Ministerie van Binnenlandse Zaken en Koninkrijksrelaties

MinBZK.nl

Tijdgebrek oorzaak vertrek raadsleden

9 juli 2002

Gebrek aan tijd is een van de belangrijkste motieven voor gemeenteraadsleden om te stoppen met het raadswerk. Met name de combinatie van het raadswerk met baan en zorgtaken thuis wordt door mannen zowel als vrouwen als problematisch ervaren. Dat blijkt uit het rapport Afscheid van de raad dat minister De Vries van Binnenlandse Zaken en Koninkrijksrelaties vandaag naar de Tweede Kamer heeft gestuurd.

---

Tijdgebrek is een belangrijke reden te stoppen als gemeenteraadslid. Dat geldt voor 22% van de mannelijke raadsleden en voor 31% van de vrouwelijke raadsleden. Doordat het raadslidmaatschap een nevenfunctie is, ervaart men in de combinatie met andere bezigheden als betaalde arbeid of gezin een knelpunt. De combinatie van een betaalde baan en het raadslidmaatschap ervaren mannen en vrouwen in gelijke mate als probleem (11% ). Wel geven vrouwelijke raadsleden meer aan de combinatie met zorgtaken als knelpunt te ervaren: 14% van de vrouwen tegenover 8% van de mannen. Een derde van de ex-raadsleden is van mening dat er niet efficiënt gewerkt wordt in de gemeenteraad. Men ervaart het raadslidmaatschap in meerderheid als een waardevolle ervaring.
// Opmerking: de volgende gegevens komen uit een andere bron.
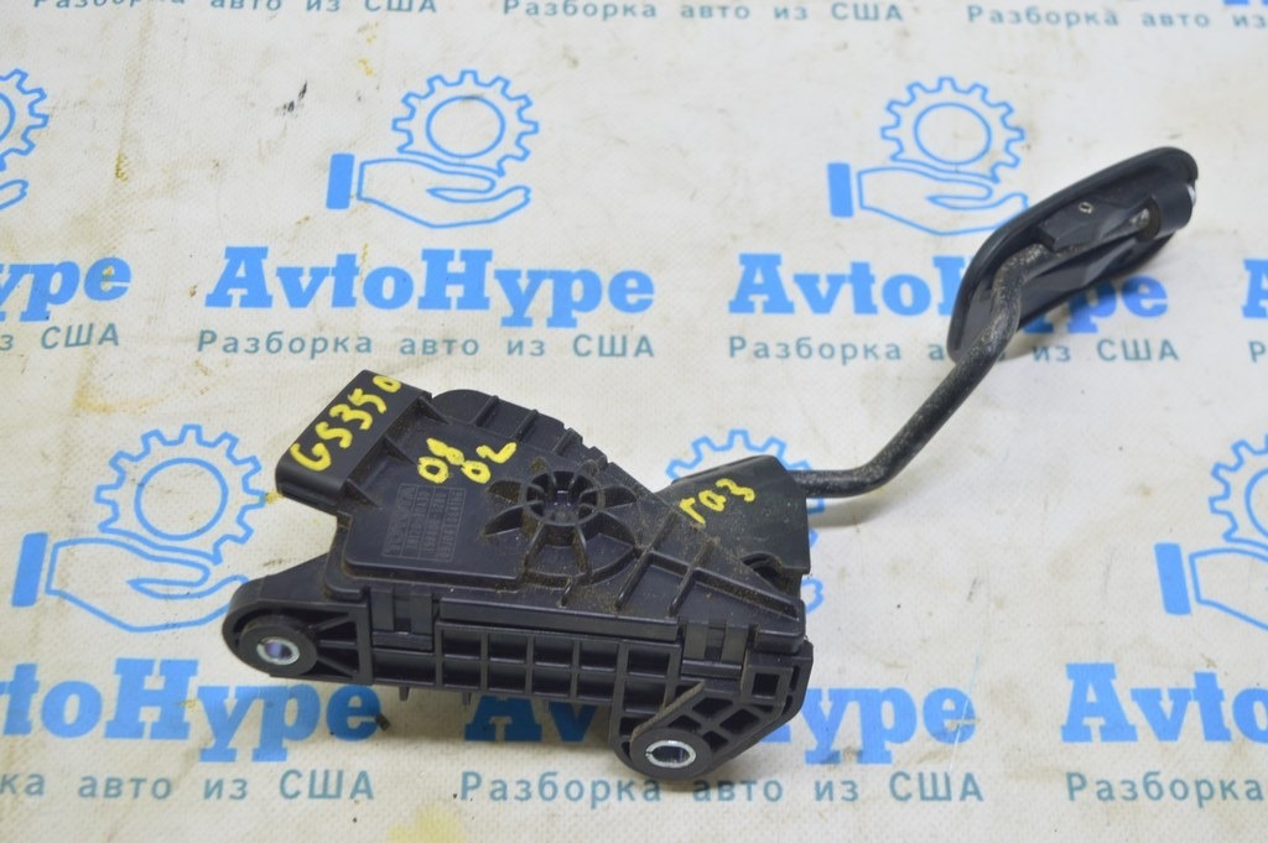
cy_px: 422
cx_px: 634
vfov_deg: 30.8
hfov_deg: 45.0
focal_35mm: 44
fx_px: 1531
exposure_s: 1/20
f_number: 5.6
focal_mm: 29
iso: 400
Eén op de vier raadsleden (25%) keert na verkiezingen niet terug in de raad. De helft daarvan heeft te kennen gegeven één periode genoeg te vinden en heeft zich niet kandidaat gesteld. 25% is op eigen verzoek op een niet verkiesbare plaats gezet en een kleine 4% werd tegen hun zin op een onverkiesbare plaats gezet. Zon 17% kwam door zetelverlies niet meer terug in de raad. Eén op de acht raadsleden (12%) is in de periode 1998-2001 voortijdig afgetreden.

Het aandeel vrouwen in de lokale politiek ligt al jaren rond de 20%. Het stabiele aandeel vrouwelijke politici wordt verklaard uit het zogenaamde draaideureffect. Er komen wel vrouwen bij, maar zij vertrekken ook weer relatief snel, hetzij tussentijds, hetzij na één periode als raadslid.

Uit het onderzoek is ook gebleken dat relatief meer allochtone raadsleden tussentijds opstappen en korter in de raad zitten. Wat uitstroommotieven betreft verschillen allochtone en autochtone ex-raadsleden niet veel van elkaar.

Eenzelfde onderzoek is gedaan naar de uitstroommotieven van statenleden. De conclusies van dit onderzoek zijn grotendeels identiek.